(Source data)
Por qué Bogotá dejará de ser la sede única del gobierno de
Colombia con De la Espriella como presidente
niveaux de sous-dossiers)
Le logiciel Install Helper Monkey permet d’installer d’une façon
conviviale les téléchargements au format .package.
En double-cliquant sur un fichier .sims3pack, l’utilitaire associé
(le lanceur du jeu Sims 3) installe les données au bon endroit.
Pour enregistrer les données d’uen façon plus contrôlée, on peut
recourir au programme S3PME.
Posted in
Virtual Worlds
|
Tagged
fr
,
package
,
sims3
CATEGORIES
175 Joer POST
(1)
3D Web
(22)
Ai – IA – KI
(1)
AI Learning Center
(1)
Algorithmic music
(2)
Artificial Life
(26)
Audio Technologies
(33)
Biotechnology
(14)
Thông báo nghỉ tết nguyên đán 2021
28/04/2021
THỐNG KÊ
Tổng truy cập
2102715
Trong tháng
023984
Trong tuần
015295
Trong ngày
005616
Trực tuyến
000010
...
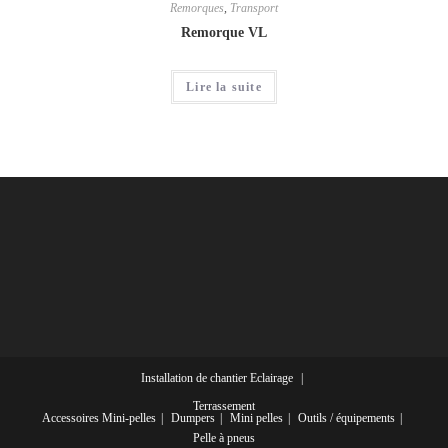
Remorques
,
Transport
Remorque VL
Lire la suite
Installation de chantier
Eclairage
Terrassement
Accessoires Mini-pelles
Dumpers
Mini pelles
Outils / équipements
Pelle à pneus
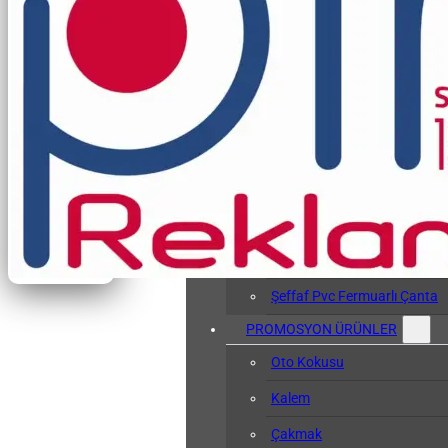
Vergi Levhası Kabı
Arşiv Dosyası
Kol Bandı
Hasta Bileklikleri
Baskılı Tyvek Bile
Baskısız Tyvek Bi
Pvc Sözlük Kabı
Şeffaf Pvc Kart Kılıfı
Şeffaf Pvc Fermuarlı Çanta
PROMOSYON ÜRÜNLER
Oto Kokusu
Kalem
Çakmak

Task goal »
From the entries above, say how many lines contain "Tyvek". Only the number is wanted.

Output for this task »
2